STATUTE: K.S.A. 2015 Supp. 8-1568, 60-4104(z), -4106, -4109(a)(4), -4111, -4111(a), -4114
Kansas Court of Appeals – Criminal
Criminal History–Invited Error–Sentencing
FACTS: Thomas was convicted of second-degree murder in 2002. He was assigned a criminal history score of B, in part because of a 1990 juvenile adjudication for "Burglary (Building Used As A Dwelling)" and classified as a person felony. In 2015, Thomas filed a motion to correct illegal sentence in which he argued that the sentencing court misclassified his 1990 burglary adjudication as a person offense. In denying his motion, the district court found that the Kansas Supreme Court's decision in State v. Dickey did not allow Thomas to raise a constitutional challenge in a post-direct appeal motion to correct an illegal sentence. Thomas appeals.
ISSUE: May a district court correct an illegal sentence in a post-direct appeal motion?
HELD: Even though Thomas did not challenge his criminal history score at sentencing, Thomas' appeal here is not barred by the doctrines of either waiver or invited error. There was no indication from the record on appeal that Thomas personally knew he was waiving any rights, such as the right to have a jury make factual findings regarding the classification of an offense. Likewise, Thomas' claim is not barred by res judicata. And because Dickey was not a change in the law but rather an application of a constitutional rule, it may be applied retroactively. The 1990 statute under which Thomas was adjudicated did not have a dwelling element, so to classify the adjudication as a person crime, the district court necessarily had to find that the prior adjudication involved a dwelling.
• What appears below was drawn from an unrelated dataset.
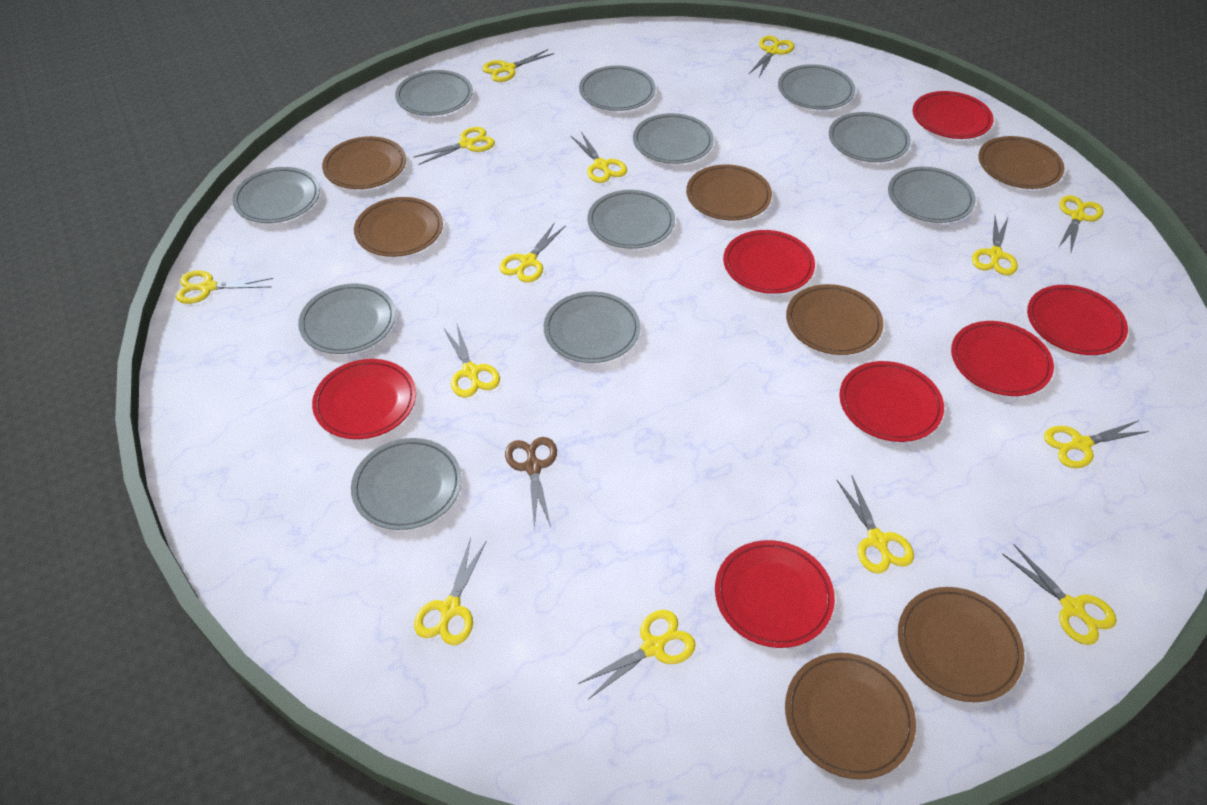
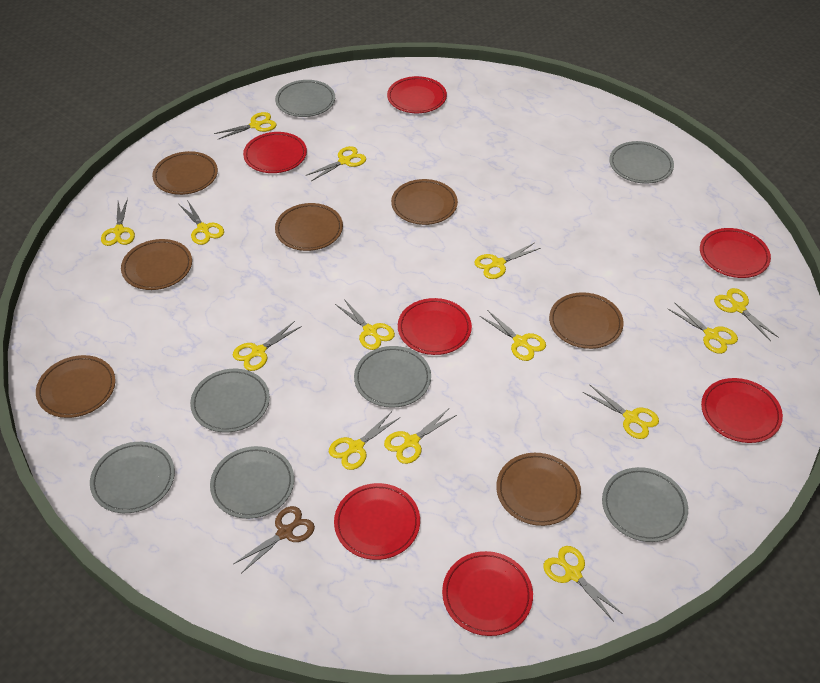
grey plate: 11 -> 7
Under Apprendi and its progeny, only a jury can make that finding. Thomas' 1990 adjudication should have been classified as a nonperson offense. Because it was not, Thomas' current sentence is illegal. Thomas must be resentenced.
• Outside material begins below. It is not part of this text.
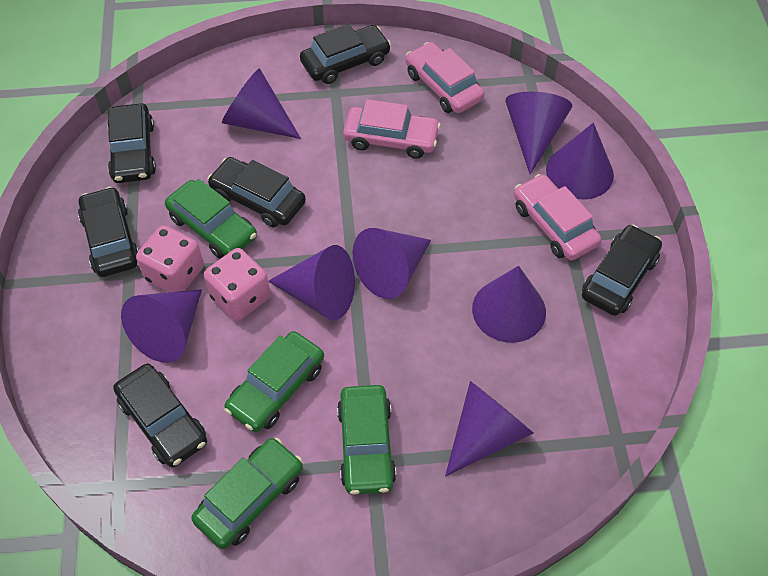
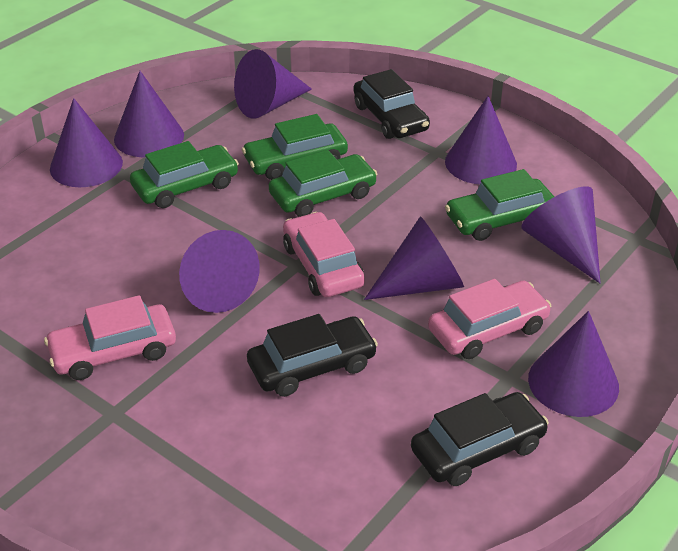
black car: 6 -> 3
pink dice: 2 -> 0

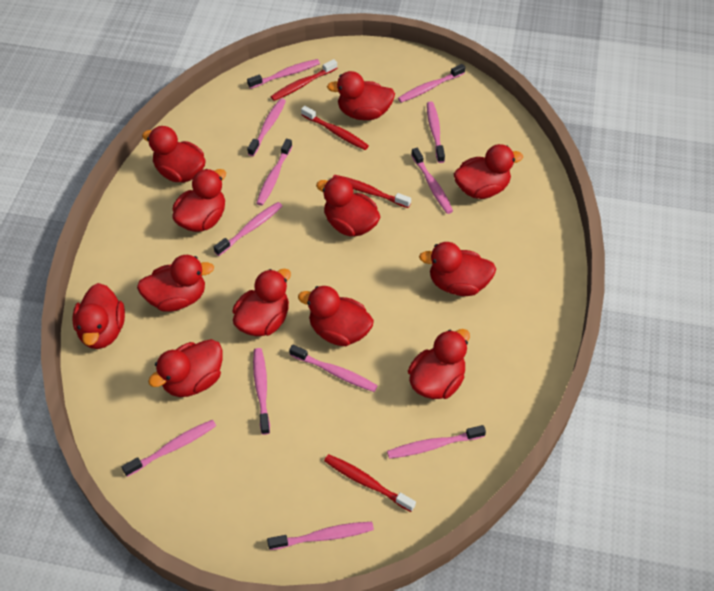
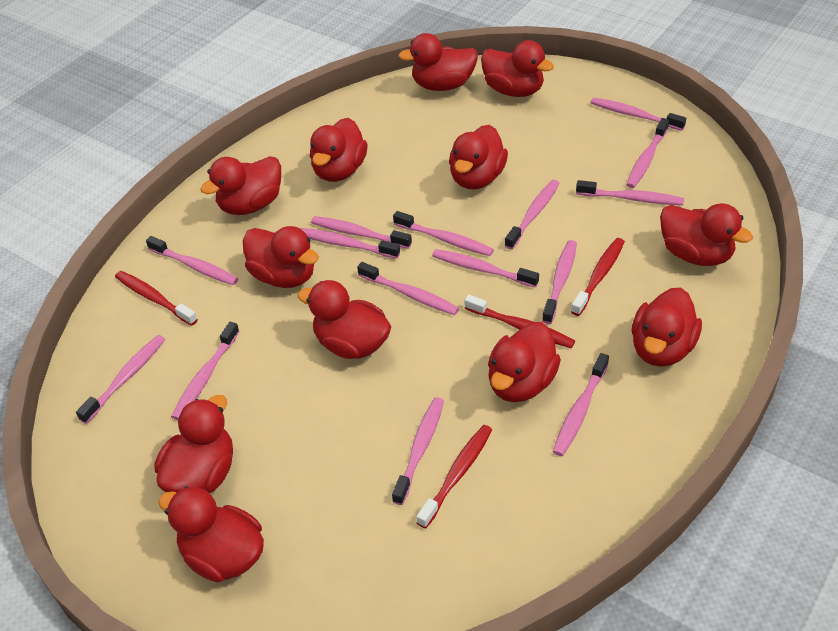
pink toothbrush: 12 -> 15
DISSENT (Gardner, J.): Thomas had an obligation to challenge his criminal history score at sentencing. And Dickey bars a post-sentencing challenge to any convictions listed in the presentence investigation report. In this case, the nature of Thomas' adjudication meant that the district court did not have to engage in fact-finding to find that Thomas committed a person crime.